Ms Antoniotti said her clients appreciated the openness and honesty demonstrated by the consultant and welcomed the changes made at St Luke’s.

However, she claimed the evidence of two other doctors on Tuesday who had seen treated Ms Somers on the day before her son’s birth showed it was unclear who had been in charge of her care, while the use of an ultrasound appeared to have been optional for women over term.

The coroner, Dr Crona Gallagher, returned a verdict of medical misadventure which she said was based on the “critical evidence” of an ultrasound scan that did not take place.

If an ultrasound had been performed when Ms Somers was 10 days overdue, Dr Gallagher said its results might have led to her having an earlier delivery.

However, she stressed her finding should not be seen as a comment on the standard of care provided to Ms Somers or on liability.

The coroner welcomed the fact that many recommendations she had considered making appeared to have already been put in place by St Luke’s following baby Laurence’s death.

Dr Gallagher made the additional recommendation that all doctors and midwives should be required to undergo training on local protocols and procedures before commencing any new role in hospitals.

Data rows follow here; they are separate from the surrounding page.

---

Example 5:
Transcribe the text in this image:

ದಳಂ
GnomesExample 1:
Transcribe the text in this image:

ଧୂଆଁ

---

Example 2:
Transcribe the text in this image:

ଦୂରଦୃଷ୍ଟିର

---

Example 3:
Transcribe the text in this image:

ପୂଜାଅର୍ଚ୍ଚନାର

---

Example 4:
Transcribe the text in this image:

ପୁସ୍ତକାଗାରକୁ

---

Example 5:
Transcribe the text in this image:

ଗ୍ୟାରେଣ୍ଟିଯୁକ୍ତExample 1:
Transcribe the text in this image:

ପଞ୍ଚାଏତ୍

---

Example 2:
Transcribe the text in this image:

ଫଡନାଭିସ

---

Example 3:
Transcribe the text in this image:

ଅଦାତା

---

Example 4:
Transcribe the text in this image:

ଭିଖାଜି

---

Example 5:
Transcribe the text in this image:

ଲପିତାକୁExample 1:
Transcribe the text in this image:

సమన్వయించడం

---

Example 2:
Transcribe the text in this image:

Speaking to reporters after the hearing, Ms Somers said the verdict had been a long time coming but they had finally got closure.

Ms Somers said she and her legal team had fought endlessly for answers about the death of her “beautiful, perfect little boy.”

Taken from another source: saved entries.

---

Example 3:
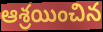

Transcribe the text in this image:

ఆశ్రయించిన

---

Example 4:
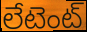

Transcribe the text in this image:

లేటెంట్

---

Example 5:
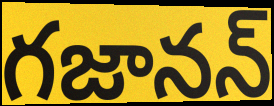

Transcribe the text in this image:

గజానన్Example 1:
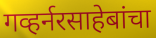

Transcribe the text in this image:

गव्हर्नरसाहेबांचा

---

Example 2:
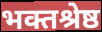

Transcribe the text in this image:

भक्तश्रेष्ठ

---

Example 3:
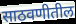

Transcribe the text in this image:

साठवणीतील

“We now know that hospital guidelines were not followed,” said Ms Somers.

She added: “We hope healthcare providers take on board the importance of listening to pregnant women and their concerns and that the recommendations made by the coroner will be implemented by St Luke’s Hospital so that no other parent and family should ever have to endure the pain that we will live with for the rest of our lives.”